- Given records:
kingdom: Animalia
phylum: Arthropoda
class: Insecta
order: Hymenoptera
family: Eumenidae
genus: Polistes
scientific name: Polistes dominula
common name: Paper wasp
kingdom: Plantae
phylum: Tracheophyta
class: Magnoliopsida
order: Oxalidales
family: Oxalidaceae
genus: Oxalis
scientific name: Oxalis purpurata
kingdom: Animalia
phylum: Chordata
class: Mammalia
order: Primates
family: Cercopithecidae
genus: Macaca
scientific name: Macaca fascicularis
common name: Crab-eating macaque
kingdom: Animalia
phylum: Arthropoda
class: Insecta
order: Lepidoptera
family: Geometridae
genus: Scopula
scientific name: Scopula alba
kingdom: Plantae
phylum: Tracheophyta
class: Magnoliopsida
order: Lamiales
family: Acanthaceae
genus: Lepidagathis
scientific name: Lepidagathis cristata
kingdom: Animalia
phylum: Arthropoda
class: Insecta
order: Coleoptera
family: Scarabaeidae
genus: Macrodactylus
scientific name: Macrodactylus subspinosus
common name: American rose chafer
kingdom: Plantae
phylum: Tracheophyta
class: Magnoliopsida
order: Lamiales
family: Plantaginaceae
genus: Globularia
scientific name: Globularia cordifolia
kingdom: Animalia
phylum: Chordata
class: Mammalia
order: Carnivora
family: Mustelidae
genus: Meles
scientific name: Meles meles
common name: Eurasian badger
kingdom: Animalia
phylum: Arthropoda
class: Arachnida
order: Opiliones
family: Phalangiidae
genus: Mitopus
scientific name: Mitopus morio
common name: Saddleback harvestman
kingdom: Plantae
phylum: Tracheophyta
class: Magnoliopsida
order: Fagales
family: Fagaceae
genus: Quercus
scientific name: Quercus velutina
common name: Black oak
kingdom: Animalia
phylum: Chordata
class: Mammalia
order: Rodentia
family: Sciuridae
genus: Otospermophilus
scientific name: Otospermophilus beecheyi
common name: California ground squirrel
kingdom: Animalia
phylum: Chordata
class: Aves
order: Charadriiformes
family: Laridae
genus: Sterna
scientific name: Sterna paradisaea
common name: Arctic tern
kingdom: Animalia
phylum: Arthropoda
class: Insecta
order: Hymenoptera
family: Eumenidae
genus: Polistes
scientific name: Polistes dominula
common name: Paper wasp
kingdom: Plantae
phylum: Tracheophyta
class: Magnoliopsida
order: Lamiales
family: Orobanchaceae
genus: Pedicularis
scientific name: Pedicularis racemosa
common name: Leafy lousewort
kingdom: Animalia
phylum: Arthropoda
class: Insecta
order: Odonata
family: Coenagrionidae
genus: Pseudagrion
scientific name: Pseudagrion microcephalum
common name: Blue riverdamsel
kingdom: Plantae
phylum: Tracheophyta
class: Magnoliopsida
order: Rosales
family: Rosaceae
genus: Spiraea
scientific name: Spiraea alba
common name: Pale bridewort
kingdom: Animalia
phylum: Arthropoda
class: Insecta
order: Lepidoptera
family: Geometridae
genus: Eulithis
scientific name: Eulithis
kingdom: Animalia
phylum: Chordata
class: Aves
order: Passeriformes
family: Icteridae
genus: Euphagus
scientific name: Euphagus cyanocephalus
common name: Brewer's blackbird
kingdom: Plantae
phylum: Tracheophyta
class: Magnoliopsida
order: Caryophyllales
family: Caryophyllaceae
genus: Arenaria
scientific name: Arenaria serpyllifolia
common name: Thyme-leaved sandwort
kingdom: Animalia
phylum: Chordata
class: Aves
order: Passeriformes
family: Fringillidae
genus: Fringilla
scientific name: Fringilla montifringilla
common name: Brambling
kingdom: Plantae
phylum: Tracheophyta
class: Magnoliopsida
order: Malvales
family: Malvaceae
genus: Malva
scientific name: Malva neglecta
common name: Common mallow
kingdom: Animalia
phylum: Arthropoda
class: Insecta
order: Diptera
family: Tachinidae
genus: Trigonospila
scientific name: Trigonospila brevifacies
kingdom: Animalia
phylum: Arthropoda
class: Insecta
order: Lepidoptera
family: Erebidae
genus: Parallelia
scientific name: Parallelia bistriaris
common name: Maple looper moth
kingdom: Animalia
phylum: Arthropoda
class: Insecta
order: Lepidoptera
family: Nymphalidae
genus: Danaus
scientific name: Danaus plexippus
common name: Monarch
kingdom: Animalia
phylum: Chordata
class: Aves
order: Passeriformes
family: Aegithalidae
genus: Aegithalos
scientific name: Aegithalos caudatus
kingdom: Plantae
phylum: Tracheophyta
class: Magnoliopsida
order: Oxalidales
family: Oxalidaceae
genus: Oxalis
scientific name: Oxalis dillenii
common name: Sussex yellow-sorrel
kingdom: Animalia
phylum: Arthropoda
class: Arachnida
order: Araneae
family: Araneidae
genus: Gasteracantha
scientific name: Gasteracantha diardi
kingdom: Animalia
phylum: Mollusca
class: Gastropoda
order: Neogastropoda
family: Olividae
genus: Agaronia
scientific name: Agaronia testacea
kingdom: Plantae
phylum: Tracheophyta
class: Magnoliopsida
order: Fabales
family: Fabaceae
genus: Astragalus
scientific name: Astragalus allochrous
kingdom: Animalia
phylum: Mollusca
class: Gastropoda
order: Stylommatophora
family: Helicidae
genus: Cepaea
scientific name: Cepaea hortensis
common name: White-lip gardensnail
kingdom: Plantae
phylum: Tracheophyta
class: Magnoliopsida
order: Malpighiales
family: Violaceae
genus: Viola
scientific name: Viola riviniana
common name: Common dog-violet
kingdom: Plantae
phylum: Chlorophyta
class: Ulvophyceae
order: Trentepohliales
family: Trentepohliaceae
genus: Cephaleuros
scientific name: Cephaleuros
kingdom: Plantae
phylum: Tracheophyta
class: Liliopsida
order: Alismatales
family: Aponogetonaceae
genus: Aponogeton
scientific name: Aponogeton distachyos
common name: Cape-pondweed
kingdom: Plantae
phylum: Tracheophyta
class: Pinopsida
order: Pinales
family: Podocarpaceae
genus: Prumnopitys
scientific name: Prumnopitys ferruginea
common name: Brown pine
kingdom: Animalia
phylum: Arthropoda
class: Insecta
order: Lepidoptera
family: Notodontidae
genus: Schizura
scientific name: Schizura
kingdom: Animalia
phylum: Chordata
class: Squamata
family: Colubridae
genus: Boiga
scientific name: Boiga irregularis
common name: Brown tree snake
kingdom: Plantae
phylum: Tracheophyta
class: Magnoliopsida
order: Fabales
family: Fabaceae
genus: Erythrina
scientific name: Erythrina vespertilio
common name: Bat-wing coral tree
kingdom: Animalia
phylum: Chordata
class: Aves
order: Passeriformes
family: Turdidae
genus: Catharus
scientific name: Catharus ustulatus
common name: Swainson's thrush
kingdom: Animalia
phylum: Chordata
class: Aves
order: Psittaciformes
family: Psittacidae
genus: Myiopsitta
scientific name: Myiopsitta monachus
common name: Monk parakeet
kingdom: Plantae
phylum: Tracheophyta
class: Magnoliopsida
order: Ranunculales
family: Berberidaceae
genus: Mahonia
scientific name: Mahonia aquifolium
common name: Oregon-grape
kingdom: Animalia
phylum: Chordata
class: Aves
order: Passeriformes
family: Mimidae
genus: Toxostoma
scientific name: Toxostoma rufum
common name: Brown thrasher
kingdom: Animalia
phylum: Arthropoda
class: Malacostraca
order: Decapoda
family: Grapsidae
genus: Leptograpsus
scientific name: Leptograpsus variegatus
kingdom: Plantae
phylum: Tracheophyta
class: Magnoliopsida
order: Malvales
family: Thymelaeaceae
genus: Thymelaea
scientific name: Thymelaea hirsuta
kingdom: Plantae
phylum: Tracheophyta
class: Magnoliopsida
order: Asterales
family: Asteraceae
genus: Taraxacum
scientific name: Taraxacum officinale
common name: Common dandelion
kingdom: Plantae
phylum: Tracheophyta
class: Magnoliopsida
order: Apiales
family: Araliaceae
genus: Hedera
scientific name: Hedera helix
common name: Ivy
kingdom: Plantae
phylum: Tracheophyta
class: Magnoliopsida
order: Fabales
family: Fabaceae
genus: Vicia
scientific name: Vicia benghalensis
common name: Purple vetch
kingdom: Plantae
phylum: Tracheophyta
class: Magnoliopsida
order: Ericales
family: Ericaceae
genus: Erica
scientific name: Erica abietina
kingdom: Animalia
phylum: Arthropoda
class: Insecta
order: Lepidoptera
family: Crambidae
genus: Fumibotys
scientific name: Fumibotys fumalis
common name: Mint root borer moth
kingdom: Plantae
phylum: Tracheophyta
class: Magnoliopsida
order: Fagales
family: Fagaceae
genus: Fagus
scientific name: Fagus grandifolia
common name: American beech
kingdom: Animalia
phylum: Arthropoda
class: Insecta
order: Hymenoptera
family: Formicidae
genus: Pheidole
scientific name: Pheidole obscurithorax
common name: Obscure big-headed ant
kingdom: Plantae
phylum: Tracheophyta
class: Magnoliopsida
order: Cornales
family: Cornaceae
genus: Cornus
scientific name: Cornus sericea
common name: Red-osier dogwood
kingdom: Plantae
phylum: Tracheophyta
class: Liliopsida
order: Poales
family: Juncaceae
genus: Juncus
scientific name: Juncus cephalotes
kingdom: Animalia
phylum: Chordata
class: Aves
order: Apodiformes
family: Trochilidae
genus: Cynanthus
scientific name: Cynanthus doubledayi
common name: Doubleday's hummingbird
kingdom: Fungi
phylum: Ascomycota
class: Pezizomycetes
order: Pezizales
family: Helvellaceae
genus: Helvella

- Stated goal:
Set out the material from the line containing "common name: Common dandelion" through the line containing "order: Poales", inclusive, as a Markdown table with two columns, Row and Line. Number each row, skip blank lines, and include no other lines.

- Full output:
| Row | Line |
|---|---|
| 1 | common name: Common dandelion |
| 2 | kingdom: Plantae |
| 3 | phylum: Tracheophyta |
| 4 | class: Magnoliopsida |
| 5 | order: Apiales |
| 6 | family: Araliaceae |
| 7 | genus: Hedera |
| 8 | scientific name: Hedera helix |
| 9 | common name: Ivy |
| 10 | kingdom: Plantae |
| 11 | phylum: Tracheophyta |
| 12 | class: Magnoliopsida |
| 13 | order: Fabales |
| 14 | family: Fabaceae |
| 15 | genus: Vicia |
| 16 | scientific name: Vicia benghalensis |
| 17 | common name: Purple vetch |
| 18 | kingdom: Plantae |
| 19 | phylum: Tracheophyta |
| 20 | class: Magnoliopsida |
| 21 | order: Ericales |
| 22 | family: Ericaceae |
| 23 | genus: Erica |
| 24 | scientific name: Erica abietina |
| 25 | kingdom: Animalia |
| 26 | phylum: Arthropoda |
| 27 | class: Insecta |
| 28 | order: Lepidoptera |
| 29 | family: Crambidae |
| 30 | genus: Fumibotys |
| 31 | scientific name: Fumibotys fumalis |
| 32 | common name: Mint root borer moth |
| 33 | kingdom: Plantae |
| 34 | phylum: Tracheophyta |
| 35 | class: Magnoliopsida |
| 36 | order: Fagales |
| 37 | family: Fagaceae |
| 38 | genus: Fagus |
| 39 | scientific name: Fagus grandifolia |
| 40 | common name: American beech |
| 41 | kingdom: Animalia |
| 42 | phylum: Arthropoda |
| 43 | class: Insecta |
| 44 | order: Hymenoptera |
| 45 | family: Formicidae |
| 46 | genus: Pheidole |
| 47 | scientific name: Pheidole obscurithorax |
| 48 | common name: Obscure big-headed ant |
| 49 | kingdom: Plantae |
| 50 | phylum: Tracheophyta |
| 51 | class: Magnoliopsida |
| 52 | order: Cornales |
| 53 | family: Cornaceae |
| 54 | genus: Cornus |
| 55 | scientific name: Cornus sericea |
| 56 | common name: Red-osier dogwood |
| 57 | kingdom: Plantae |
| 58 | phylum: Tracheophyta |
| 59 | class: Liliopsida |
| 60 | order: Poales |